Task to complete:
Return every line below in which "cause" appears.

Record extracts:
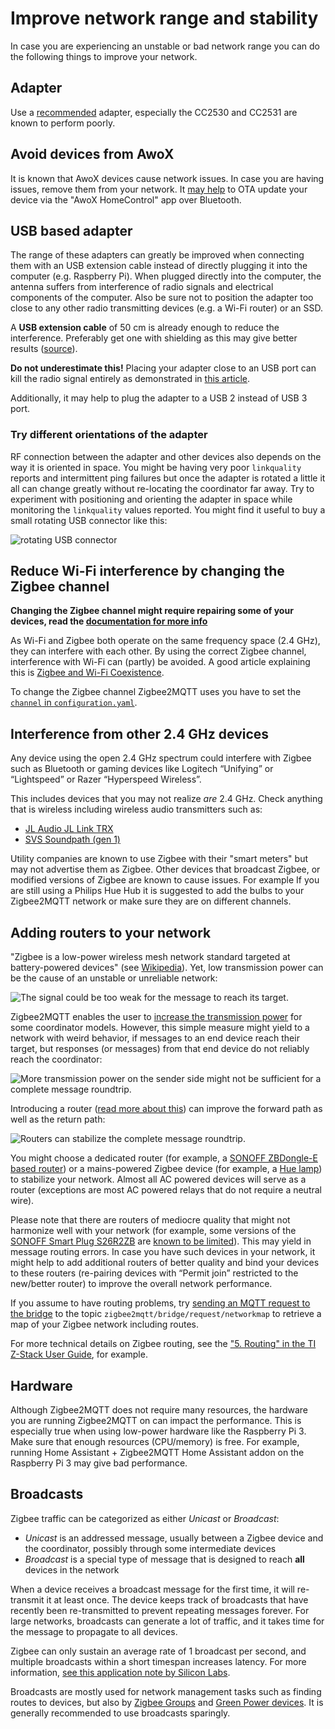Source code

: ---
---

# Improve network range and stability
In case you are experiencing an unstable or bad network range you can do the following things to improve your network.

## Adapter
Use a [recommended](../../guide/adapters/README.md) adapter, especially the CC2530 and CC2531 are known to perform poorly.

## Avoid devices from AwoX
It is known that AwoX devices cause network issues. In case you are having issues, remove them from your network.
It [may help](https://github.com/Koenkk/zigbee2mqtt/discussions/18366) to OTA update your device via the "AwoX HomeControl" app over Bluetooth.

## USB based adapter
The range of these adapters can greatly be improved when connecting them with an USB extension
cable instead of directly plugging it into the computer (e.g. Raspberry Pi). When plugged directly into the computer, the antenna suffers from interference of radio signals and electrical components of the computer. Also be sure not to position the adapter too close
to any other radio transmitting devices (e.g. a Wi-Fi router) or an SSD. 

A **USB extension cable** of 50 cm is already enough to reduce the interference. Preferably get one with shielding as this may give better results ([source](https://www.reddit.com/r/homeassistant/comments/10ebkis/psareminder_about_zigbee_interference/)).

**Do not underestimate this!** Placing your adapter close to an USB port can kill the radio signal entirely as demonstrated in [this article](https://www.unit3compliance.co.uk/2-4ghz-intra-system-or-self-platform-interference-demonstration/).

Additionally, it may help to plug the adapter to a USB 2 instead of USB 3 port.

### Try different orientations of the adapter
RF connection between the adapter and other devices also depends on the way it is oriented in space. You might be having very poor `linkquality` reports and intermittent ping failures but once the adapter is rotated a little it all can change greatly without re-locating the coordinator far away. Try to experiment with positioning and orienting the adapter in space while monitoring the `linkquality` values reported. You might find it useful to buy a small rotating USB connector like this:

![rotating USB connector](https://i.imgur.com/AI41Oxz.png)

## Reduce Wi-Fi interference by changing the Zigbee channel

**Changing the Zigbee channel might require repairing some of your devices, read the [documentation for more info](../../guide/configuration/zigbee-network.md#changing-the-zigbee-channel)**

As Wi-Fi and Zigbee both operate on the same frequency space (2.4 GHz), they can interfere with each other. By using the correct Zigbee channel, interference with Wi-Fi can (partly) be avoided. A good article explaining this is [Zigbee and Wi-Fi Coexistence](https://www.metageek.com/training/resources/zigbee-wifi-coexistence/).

To change the Zigbee channel Zigbee2MQTT uses you have to set the [`channel` in `configuration.yaml`](../../guide/configuration/zigbee-network.md).

## Interference from other 2.4 GHz devices
Any device using the open 2.4 GHz spectrum could interfere with Zigbee such as Bluetooth or gaming devices like Logitech “Unifying” or “Lightspeed” or Razer “Hyperspeed Wireless”.

This includes devices that you may not realize _are_ 2.4 GHz. Check anything that is wireless including wireless audio transmitters such as:
- [JL Audio JL Link TRX](https://www.crutchfield.com/S-kjc9jL5lfL6/p_136TRX/JL-Audio-JLINK-TRX-High-Fidelity-Audio-Transmitter-Receiver-Kit.html)
- [SVS Soundpath (gen 1)](https://www.svsound.com/products/soundpath-wireless-audio-adapter)

Utility companies are known to use Zigbee with their "smart meters" but may not advertise them as Zigbee. 
Other devices that broadcast Zigbee, or modified versions of Zigbee are known to cause issues. 
For example If you are still using a Philips Hue Hub it is suggested to add the bulbs to your Zigbee2MQTT network or make sure they are on different channels.

## Adding routers to your network
"Zigbee is a low-power wireless mesh network standard targeted at battery-powered devices" (see [Wikipedia](https://en.wikipedia.org/wiki/Zigbee)). Yet, low transmission power can be the cause of an unstable or unreliable network:

![The signal could be too weak for the message to reach its target.](https://www.zigbee2mqtt.io/images/routing1.jpg)

Zigbee2MQTT enables the user to [increase the transmission power](https://www.zigbee2mqtt.io/guide/configuration/adapter-settings.html) for some coordinator models. However, this simple measure might yield to a network with weird behavior, if messages to an end device reach their target, but responses (or messages) from that end device do not reliably reach the coordinator:

![More transmission power on the sender side might not be sufficient for a complete message roundtrip.](https://www.zigbee2mqtt.io/images/routing2.jpg)

Introducing a router ([read more about this](./01_zigbee_network.md)) can improve the forward path as well as the return path:

![Routers can stabilize the complete message roundtrip.](https://www.zigbee2mqtt.io/images/routing3.jpg)

You might choose a dedicated router (for example, a [SONOFF ZBDongle-E based router](https://www.zigbee2mqtt.io/devices/ZBDongle-E.html)) or a mains-powered Zigbee device (for example, a [Hue lamp](https://www.zigbee2mqtt.io/devices/8719514301481.html#philips-8719514301481)) to stabilize your network. Almost all AC powered devices will serve as a router (exceptions are most AC powered relays that do not require a neutral wire).

Please note that there are routers of mediocre quality that might not harmonize well with your network (for example, some versions of the [SONOFF Smart Plug S26R2ZB](https://www.zigbee2mqtt.io/devices/S26R2ZB.html) are [known to be limited](https://github.com/Koenkk/zigbee2mqtt/issues/10282)). This may yield in message routing errors. In case you have such devices in your network, it might help to add additional routers of better quality and bind your devices to these routers (re-pairing devices with “Permit join” restricted to the new/better router) to improve the overall network performance.

If you assume to have routing problems, try [sending an MQTT request to the bridge](https://www.zigbee2mqtt.io/guide/usage/mqtt_topics_and_messages.html#zigbee2mqtt-bridge-request) to the topic `zigbee2mqtt/bridge/request/networkmap` to retrieve a map of your Zigbee network including routes.

For more technical details on Zigbee routing, see the ["5. Routing" in the TI Z-Stack User Guide](https://software-dl.ti.com/simplelink/esd/plugins/simplelink_zigbee_sdk_plugin/1.60.01.09/exports/docs/zigbee_user_guide/html/zigbee/developing_zigbee_applications/z_stack_developers_guide/z-stack-overview.html#routing), for example.

## Hardware
Although Zigbee2MQTT does not require many resources, the hardware you are running Zigbee2MQTT on can impact the performance. This is especially true when using low-power hardware like the Raspberry Pi 3. Make sure that enough resources (CPU/memory) is free. For example, running Home Assistant + Zigbee2MQTT Home Assistant addon on the Raspberry Pi 3 may give bad performance.

## Broadcasts
Zigbee traffic can be categorized as either *Unicast* or *Broadcast*:

- *Unicast* is an addressed message, usually between a Zigbee device and the coordinator, possibly through some intermediate devices
- *Broadcast* is a special type of message that is designed to reach **all** devices in the network

When a device receives a broadcast message for the first time, it will re-transmit it at least once. The device keeps track of broadcasts that have recently been re-transmitted to prevent repeating messages forever. For large networks, broadcasts can generate a lot of traffic, and it takes time for the message to propagate to all devices. 

Zigbee can only sustain an average rate of 1 broadcast per second, and multiple broadcasts within a short timespan increases latency. For more information, [see this application note by Silicon Labs](https://www.silabs.com/documents/login/application-notes/an1138-zigbee-mesh-network-performance.pdf). 

Broadcasts are mostly used for network management tasks such as finding routes to devices, but also by [Zigbee Groups](../../guide/usage/groups.md) and [Green Power devices](./01_zigbee_network.md). It is generally recommended to use broadcasts sparingly.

Answer:
It is known that AwoX devices cause network issues. In case you are having issues, remove them from your network.
Other devices that broadcast Zigbee, or modified versions of Zigbee are known to cause issues. 
"Zigbee is a low-power wireless mesh network standard targeted at battery-powered devices" (see [Wikipedia](https://en.wikipedia.org/wiki/Zigbee)). Yet, low transmission power can be the cause of an unstable or unreliable network:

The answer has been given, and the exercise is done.